Издаю стон, не в силах отвести взгляд от своего члена, который входит и выходит из ее попки все быстрее и быстрее.
Она хнычет, ее киска снова пульсирует, и я знаю, что она близка. Наклонившись, я кусаю ее за задницу, больно впиваясь зубами, и она кричит о своем освобождении, задница Рокси сжимается на мне, пока я не могу больше вытащить член, и эти тиски заставляют меня взорваться.
Она, кажется, проходит через меня снова и снова, вытягивая из меня все, заставляя наполнять ее снова и снова, извергаясь в задницу, пока я окончательно не кончаю. Убрав зубы с ее аппетитной попки, я вижу кровоточащий след и ухмыляюсь. Я медленно сползаю с задницы Птички, шепча успокаивающие слова, опускаясь рядом с ней и пыхтя.
Я пытаюсь заново научиться дышать, пока мое сердце колотится в груди, так громко, что это все, что я могу услышать, мои ноги подкашиваются. Когда я чувствую, что могу стоять, я, спотыкаясь, встаю из-за стола и иду на кухню, очищая свой член, прежде чем взять несколько полотенец, вытереть Маленькую Птичку и выбросить их в мусорное ведро. Забравшись обратно на стол, я высвобождаю руки Птички и тащу ее в свои объятия. Кровь и сперма покрывают нас, но, черт возьми, я не могу больше двигаться, даже если бы захотел.
— Я люблю тебя, Птичка, — шепчу я ей в губы. — Я так рад, что ты ударила меня по лицу в тот день.
Она смеется.
— Я тоже.
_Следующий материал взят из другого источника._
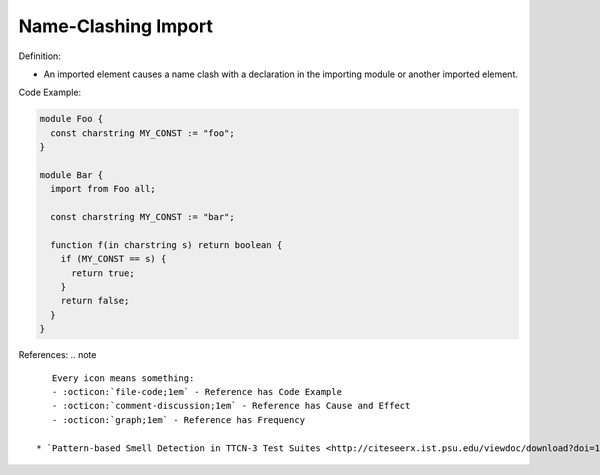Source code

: Name-Clashing Import
^^^^^
Definition:

* An imported element causes a name clash with a declaration in the importing module or another imported element.


Code Example:

.. code-block:: javascript

  module Foo {
    const charstring MY_CONST := "foo";
  }

  module Bar {
    import from Foo all;

    const charstring MY_CONST := "bar";

    function f(in charstring s) return boolean {
      if (MY_CONST == s) {
        return true;
      }
      return false;
    }
  }

References:
.. note ::

    Every icon means something:
    - :octicon:`file-code;1em` - Reference has Code Example
    - :octicon:`comment-discussion;1em` - Reference has Cause and Effect
    - :octicon:`graph;1em` - Reference has Frequency

 * `Pattern-based Smell Detection in TTCN-3 Test Suites <http://citeseerx.ist.psu.edu/viewdoc/download?doi=10.1.1.144.6997&rep=rep1&type=pdf>`_ :octicon:`file-code;1em` :octicon:`comment-discussion;1em`

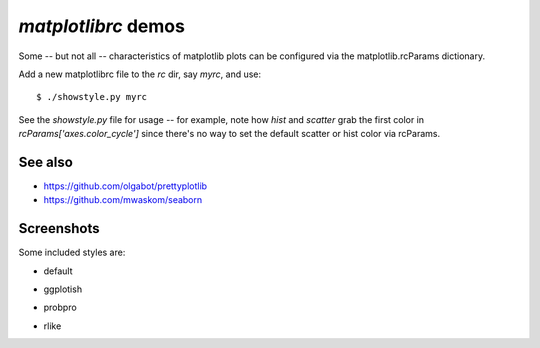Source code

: `matplotlibrc` demos
====================

Some -- but not all -- characteristics of matplotlib plots can be configured
via the matplotlib.rcParams dictionary.

Add a new matplotlibrc file to the `rc` dir, say `myrc`, and use::

    $ ./showstyle.py myrc

See the `showstyle.py` file for usage -- for example, note how `hist` and
`scatter` grab the first color in `rcParams['axes.color_cycle']` since there's
no way to set the default scatter or hist color via rcParams.

See also
--------
* https://github.com/olgabot/prettyplotlib
* https://github.com/mwaskom/seaborn 

Screenshots
-----------

Some included styles are:

- default

.. image:: screenshots/default.png

- ggplotish

.. image:: screenshots/ggplotish.png

- probpro

.. image:: screenshots/probpro.png

- rlike

.. image:: screenshots/rlike.png

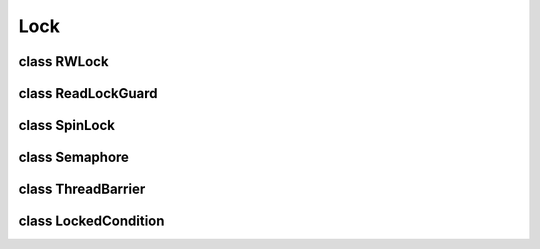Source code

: Lock
====


class RWLock
------------

..  doxygenclass:: paddle::RWLock
    :members:

class ReadLockGuard
-------------------

..  doxygenclass:: paddle::ReadLockGuard
    :members:

class SpinLock
--------------

..  doxygenclass:: paddle::SpinLock
    :members:

class Semaphore
---------------

..  doxygenclass:: paddle::Semaphore
    :members:

class ThreadBarrier
-------------------

..  doxygenclass:: paddle::ThreadBarrier
    :members:

class LockedCondition
---------------------

..  doxygenclass:: paddle::LockedCondition
    :members:

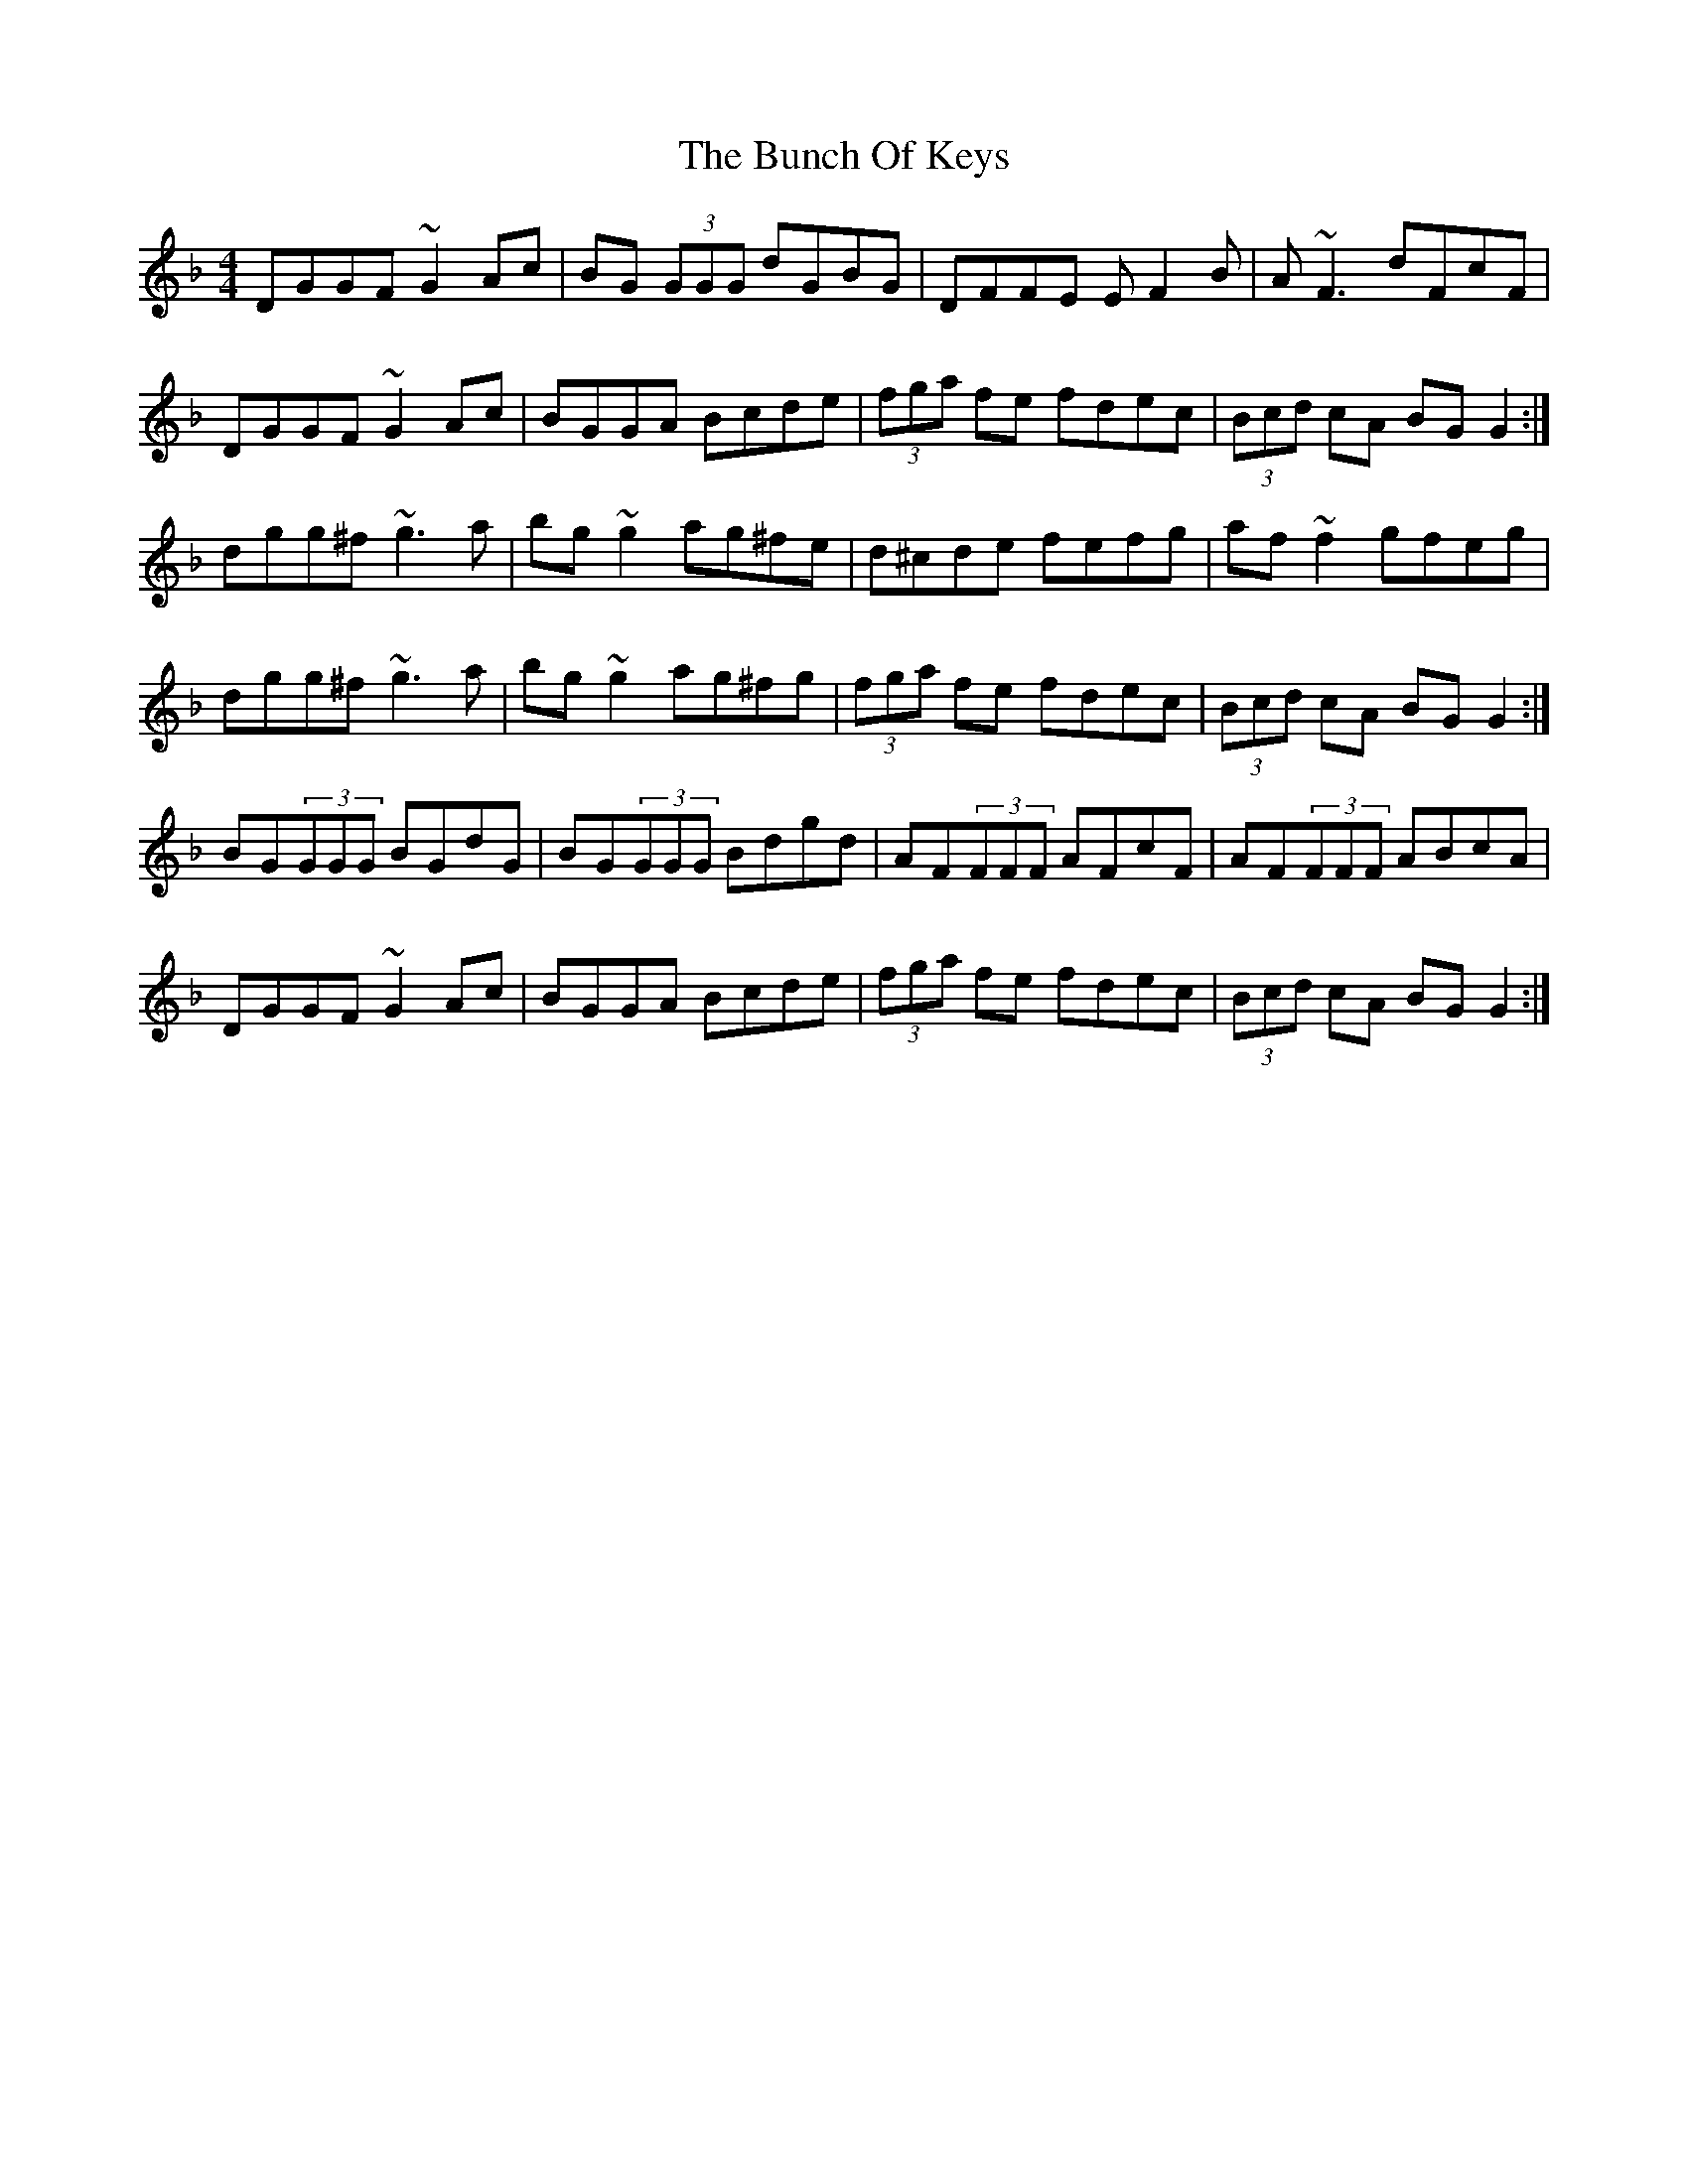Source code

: X: 5454
T: Bunch Of Keys, The
R: reel
M: 4/4
K: Gdorian
DGGF ~G2 Ac|BG (3GGG dGBG|DFFE EF2 B|A~F3 dFcF|
DGGF ~G2 Ac|BGGA Bcde|(3fga fe fdec|(3Bcd cA BGG2:|
dgg^f ~g3 a|bg~g2 ag^fe|d^cde fefg|af~f2 gfeg|
dgg^f ~g3 a|bg~g2 ag^fg|(3fga fe fdec|(3Bcd cA BGG2:|
BG(3GGG BGdG|BG(3GGG Bdgd|AF(3FFF AFcF|AF(3FFF ABcA|
DGGF ~G2 Ac|BGGA Bcde|(3fga fe fdec|(3Bcd cA BGG2:|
Я тоже тебя люблю, сумасшедший ублюдок.
Я нежно целую ее, но через мгновение отстраняюсь.
— Я не могу дождаться, чтобы продолжить охотиться на тебя всю оставшуюся жизнь.
Она смеется, и я присоединяюсь к ней, хотя я серьезен, но видеть ее лицо, ее губы в синяках от моих поцелуев и тело, покрытое моими отметинами… я никогда не был так счастлив.
Для мальчика, потерявшего все из-за человека, который жил в огне и крови, Маленькая Птичка ― это моя свобода. Мой второй шанс. Моя любовь.